Next Year, Social Media Will Be Gone


"Social media" this!  #blahblahblah. Mark it on your calendar. By this time next year, I predict social media will be gone. And not just from my life. 

Have you been reading all those stories having to do with social media fatigue?  There's been a plethora of personal accounts of people swearing off sharing, demonizing their digital dillydallying, repenting from the sins of all things posted. But anything with this much hype is bound to get backlash. Our society tends to demonize anything that gets too popular.  

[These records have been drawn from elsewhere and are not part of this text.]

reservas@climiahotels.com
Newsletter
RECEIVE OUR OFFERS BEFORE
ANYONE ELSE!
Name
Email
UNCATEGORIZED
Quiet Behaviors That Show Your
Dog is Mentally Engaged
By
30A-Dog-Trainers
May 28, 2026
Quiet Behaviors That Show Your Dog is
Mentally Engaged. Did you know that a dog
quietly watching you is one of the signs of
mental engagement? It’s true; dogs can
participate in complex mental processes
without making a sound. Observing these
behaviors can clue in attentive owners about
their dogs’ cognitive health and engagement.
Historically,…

But this is not one of those bashing articles. I'm here to tell you social media is not an evil religious cult -- though I bet Satan hates those requests for Candy Crush Saga as much as the next guy.  

Nor do I believe social media is addictive like nicotine. Like Mark Twain and smoking, I think quitting Facebook is easy, I've done it a thousand times -- I learned the first time I quit Facebook though, that wasn't the right approach.

However, social media, as we now know it, soon will all but be gone from our memories. Gone faster than the image in your mind of Miley Cyrus swinging on a wrecking ball. Hopefully.

It's because "social media" is just a fabricated term to describe digital messaging that's accessible to the public.
Newspapers, telephone, radio, television, magazines all are tangible devices. Emails were explained as electronic letters. Texts as digital notes. Social media acts as a place holder on an intangible medium so consumers can understand it, the market could monetize it, and popular culture could make us hate it.

So like floppy disks and 8-track tapes that went away, social media the term will disappear but the practice will remain. It's everywhere and nowhere. In and on everything we use to communicate. In short, it has to disappear because it never really existed. Don't believe me? When was the last time you heard someone call the commercial online sector the World Wide Web? It's just the Internet now.

If anything, social media is a nutritional supplement to the way we communicate. An extra kick to our digital diet. It is blended into all other media, like fluoride in our drinking water, or niacin in our flour. If not next year, then soon after the term will be gone. And years from now our grand kids will read this and ask, "What's social media? ...and what does a wrecking ball have to do with President Cyrus?"